What to work on:
1 – According to the exporter excerpt, when does the exporter substitute environment variable values into config values?
2 – Print the exporter excerpt starting with "### Partition Offset" and going on through "Metrics (Partition Level)".
3 – Decide whether each statement agrees with the exporter excerpt, and support each verdict with the deciding words: (a) The `kafka_partition_latest_offset` metric gives the high watermark offset. (b) Config values reference environment variables with the `$VAR_NAME` form, without braces. (c) The partition offset metrics carry the labels cluster_name, topic, and partition.
-- Supplied passage follows --
Use `${VAR_NAME}` syntax in config values. The exporter will substitute with environment variable values at startup.

## Metrics

### Partition Offset Metrics

| Metric                            | Labels                         | Description           |
| --------------------------------- | ------------------------------ | --------------------- |
| `kafka_partition_latest_offset`   | cluster_name, topic, partition | High watermark offset |
| `kafka_partition_earliest_offset` | cluster_name, topic, partition | Low watermark offset  |

### Consumer Group Metrics (Partition Level)
-- Supplied passage concluded --
-- Material provided follows --
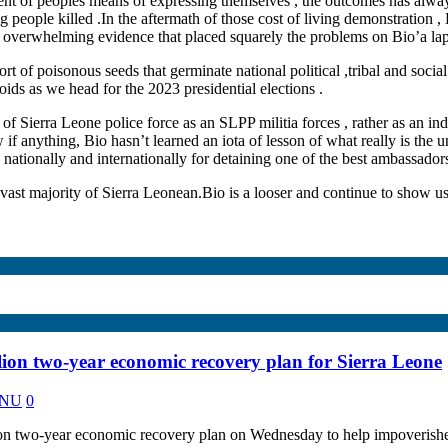
nt of peoples means of expressing themselves , the outcomes has alway
eople killed .In the aftermath of those cost of living demonstration , B
of overwhelming evidence that placed squarely the problems on Bio’a lap
f poisonous seeds that germinate national political ,tribal and social 
eroids as we head for the 2023 presidential elections .
f Sierra Leone police force as an SLPP militia forces , rather as an ind
 if anything, Bio hasn’t learned an iota of lesson of what really is the 
ationally and internationally for detaining one of the best ambassadors t
ast majority of Sierra Leonean.Bio is a looser and continue to show u
on two-year economic recovery plan for Sierra Leone
KANU
0
 two-year economic recovery plan on Wednesday to help impoverished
-- Material provided concluded --
Solutions to the exercise:
1 – At startup.

2 –
### Partition Offset Metrics

| Metric                            | Labels                         | Description           |
| --------------------------------- | ------------------------------ | --------------------- |
| `kafka_partition_latest_offset`   | cluster_name, topic, partition | High watermark offset |
| `kafka_partition_earliest_offset` | cluster_name, topic, partition | Low watermark offset  |

### Consumer Group Metrics (Partition Level)

3 –
(a) Yes: "High watermark offset"
(b) No: "Use `${VAR_NAME}` syntax in config values."
(c) Yes: "cluster_name, topic, partition"